#### Task directions:
Each line below from the one containing "immunohistochemical staining in" through the one containing "of human adenocarcinoma" is to be given again exactly, and no line outside that span.

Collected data
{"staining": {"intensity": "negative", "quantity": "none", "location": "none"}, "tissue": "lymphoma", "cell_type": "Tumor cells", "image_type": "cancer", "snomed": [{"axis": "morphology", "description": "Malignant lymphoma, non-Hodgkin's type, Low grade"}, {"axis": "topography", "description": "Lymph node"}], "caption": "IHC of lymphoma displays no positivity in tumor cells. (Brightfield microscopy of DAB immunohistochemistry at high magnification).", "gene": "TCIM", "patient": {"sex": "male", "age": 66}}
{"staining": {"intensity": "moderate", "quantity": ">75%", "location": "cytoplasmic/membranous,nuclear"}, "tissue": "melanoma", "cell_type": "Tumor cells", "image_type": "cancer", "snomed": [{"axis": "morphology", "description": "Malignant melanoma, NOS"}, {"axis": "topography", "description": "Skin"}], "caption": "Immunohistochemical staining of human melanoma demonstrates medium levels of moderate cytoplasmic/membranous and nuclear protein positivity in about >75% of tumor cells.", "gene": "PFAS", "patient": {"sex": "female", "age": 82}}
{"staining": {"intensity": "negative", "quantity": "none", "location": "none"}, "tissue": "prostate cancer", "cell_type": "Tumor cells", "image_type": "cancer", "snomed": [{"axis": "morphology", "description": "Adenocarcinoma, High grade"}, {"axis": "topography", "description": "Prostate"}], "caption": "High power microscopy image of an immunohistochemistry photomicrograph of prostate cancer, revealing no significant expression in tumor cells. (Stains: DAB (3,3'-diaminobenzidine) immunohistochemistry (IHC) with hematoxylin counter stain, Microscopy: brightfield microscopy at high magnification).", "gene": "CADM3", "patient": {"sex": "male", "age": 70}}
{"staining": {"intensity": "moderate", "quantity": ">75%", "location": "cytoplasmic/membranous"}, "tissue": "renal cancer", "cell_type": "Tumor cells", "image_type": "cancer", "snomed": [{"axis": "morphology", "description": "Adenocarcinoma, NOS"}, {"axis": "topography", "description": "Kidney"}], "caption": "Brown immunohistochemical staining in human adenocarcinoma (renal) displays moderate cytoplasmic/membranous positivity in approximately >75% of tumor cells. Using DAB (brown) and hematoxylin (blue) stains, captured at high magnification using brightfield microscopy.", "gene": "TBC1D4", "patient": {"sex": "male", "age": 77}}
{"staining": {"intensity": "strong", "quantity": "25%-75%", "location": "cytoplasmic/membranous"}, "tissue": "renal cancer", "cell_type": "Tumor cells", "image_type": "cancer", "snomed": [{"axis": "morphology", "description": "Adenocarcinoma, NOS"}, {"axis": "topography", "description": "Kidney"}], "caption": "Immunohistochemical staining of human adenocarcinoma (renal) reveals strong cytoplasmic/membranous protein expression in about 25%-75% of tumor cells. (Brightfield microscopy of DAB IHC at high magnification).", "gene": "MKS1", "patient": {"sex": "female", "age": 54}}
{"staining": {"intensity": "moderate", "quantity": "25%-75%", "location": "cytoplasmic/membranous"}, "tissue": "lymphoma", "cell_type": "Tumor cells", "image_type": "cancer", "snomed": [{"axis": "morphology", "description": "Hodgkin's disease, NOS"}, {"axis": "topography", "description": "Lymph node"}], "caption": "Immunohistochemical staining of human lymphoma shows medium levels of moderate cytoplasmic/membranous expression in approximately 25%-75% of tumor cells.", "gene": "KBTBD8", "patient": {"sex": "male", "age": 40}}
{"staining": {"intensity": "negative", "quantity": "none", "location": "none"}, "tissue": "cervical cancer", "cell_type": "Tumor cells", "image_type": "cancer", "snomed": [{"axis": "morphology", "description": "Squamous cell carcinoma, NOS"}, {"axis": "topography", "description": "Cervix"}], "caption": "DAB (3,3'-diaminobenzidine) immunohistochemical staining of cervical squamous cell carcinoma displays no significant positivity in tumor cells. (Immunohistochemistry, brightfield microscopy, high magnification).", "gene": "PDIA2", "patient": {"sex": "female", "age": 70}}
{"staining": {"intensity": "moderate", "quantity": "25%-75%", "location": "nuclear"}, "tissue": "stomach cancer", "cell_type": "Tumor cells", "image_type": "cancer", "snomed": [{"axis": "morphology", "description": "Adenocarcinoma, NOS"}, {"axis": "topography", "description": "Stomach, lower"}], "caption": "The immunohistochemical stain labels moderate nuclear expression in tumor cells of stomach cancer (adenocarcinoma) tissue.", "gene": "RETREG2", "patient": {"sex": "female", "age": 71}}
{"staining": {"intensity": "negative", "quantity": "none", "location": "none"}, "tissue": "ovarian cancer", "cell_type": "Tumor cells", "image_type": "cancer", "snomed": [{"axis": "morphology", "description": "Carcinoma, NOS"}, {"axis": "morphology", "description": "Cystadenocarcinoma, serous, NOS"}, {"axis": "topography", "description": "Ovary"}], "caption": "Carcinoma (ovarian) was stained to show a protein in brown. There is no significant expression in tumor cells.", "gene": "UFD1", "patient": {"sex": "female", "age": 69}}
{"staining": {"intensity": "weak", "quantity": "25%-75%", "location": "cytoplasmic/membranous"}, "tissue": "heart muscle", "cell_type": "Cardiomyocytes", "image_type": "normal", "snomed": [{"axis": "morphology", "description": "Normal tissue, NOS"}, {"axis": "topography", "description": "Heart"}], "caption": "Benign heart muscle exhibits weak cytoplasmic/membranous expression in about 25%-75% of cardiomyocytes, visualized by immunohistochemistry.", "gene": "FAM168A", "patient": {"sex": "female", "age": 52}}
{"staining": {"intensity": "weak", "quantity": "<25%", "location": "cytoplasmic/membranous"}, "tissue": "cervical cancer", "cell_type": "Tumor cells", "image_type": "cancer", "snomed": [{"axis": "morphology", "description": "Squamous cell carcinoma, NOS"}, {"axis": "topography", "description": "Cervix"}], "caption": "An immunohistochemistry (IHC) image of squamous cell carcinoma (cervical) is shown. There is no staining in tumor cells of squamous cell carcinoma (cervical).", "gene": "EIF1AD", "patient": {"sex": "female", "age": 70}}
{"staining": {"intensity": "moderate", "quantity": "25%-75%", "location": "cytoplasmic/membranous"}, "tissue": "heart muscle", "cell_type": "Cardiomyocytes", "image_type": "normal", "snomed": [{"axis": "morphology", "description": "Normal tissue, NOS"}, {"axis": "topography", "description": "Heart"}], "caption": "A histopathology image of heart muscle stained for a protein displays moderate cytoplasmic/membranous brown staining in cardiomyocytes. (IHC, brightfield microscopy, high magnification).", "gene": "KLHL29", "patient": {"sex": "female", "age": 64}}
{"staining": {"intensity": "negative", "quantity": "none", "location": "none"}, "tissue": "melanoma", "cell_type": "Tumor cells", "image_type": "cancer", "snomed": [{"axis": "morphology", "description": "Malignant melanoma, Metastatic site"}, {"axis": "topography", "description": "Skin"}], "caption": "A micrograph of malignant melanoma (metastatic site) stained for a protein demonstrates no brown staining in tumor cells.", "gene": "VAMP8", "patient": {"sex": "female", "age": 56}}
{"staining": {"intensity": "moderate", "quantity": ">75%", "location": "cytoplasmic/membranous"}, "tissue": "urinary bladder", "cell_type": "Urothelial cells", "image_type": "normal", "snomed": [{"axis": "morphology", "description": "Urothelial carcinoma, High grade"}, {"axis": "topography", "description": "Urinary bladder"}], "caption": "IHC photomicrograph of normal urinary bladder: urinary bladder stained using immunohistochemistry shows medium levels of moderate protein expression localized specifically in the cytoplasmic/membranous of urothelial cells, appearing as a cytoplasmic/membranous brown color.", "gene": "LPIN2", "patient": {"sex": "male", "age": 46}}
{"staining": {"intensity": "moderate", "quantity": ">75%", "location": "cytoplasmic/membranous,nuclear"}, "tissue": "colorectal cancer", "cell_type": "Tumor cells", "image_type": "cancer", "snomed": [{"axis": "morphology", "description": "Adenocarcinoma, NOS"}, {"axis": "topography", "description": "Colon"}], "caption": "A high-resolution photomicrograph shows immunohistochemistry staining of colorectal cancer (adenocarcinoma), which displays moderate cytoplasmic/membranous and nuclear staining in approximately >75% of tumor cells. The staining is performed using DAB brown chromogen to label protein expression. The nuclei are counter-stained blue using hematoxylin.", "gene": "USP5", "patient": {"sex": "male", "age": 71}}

#### Exercise answer:
{"staining": {"intensity": "moderate", "quantity": ">75%", "location": "cytoplasmic/membranous"}, "tissue": "renal cancer", "cell_type": "Tumor cells", "image_type": "cancer", "snomed": [{"axis": "morphology", "description": "Adenocarcinoma, NOS"}, {"axis": "topography", "description": "Kidney"}], "caption": "Brown immunohistochemical staining in human adenocarcinoma (renal) displays moderate cytoplasmic/membranous positivity in approximately >75% of tumor cells. Using DAB (brown) and hematoxylin (blue) stains, captured at high magnification using brightfield microscopy.", "gene": "TBC1D4", "patient": {"sex": "male", "age": 77}}
{"staining": {"intensity": "strong", "quantity": "25%-75%", "location": "cytoplasmic/membranous"}, "tissue": "renal cancer", "cell_type": "Tumor cells", "image_type": "cancer", "snomed": [{"axis": "morphology", "description": "Adenocarcinoma, NOS"}, {"axis": "topography", "description": "Kidney"}], "caption": "Immunohistochemical staining of human adenocarcinoma (renal) reveals strong cytoplasmic/membranous protein expression in about 25%-75% of tumor cells. (Brightfield microscopy of DAB IHC at high magnification).", "gene": "MKS1", "patient": {"sex": "female", "age": 54}}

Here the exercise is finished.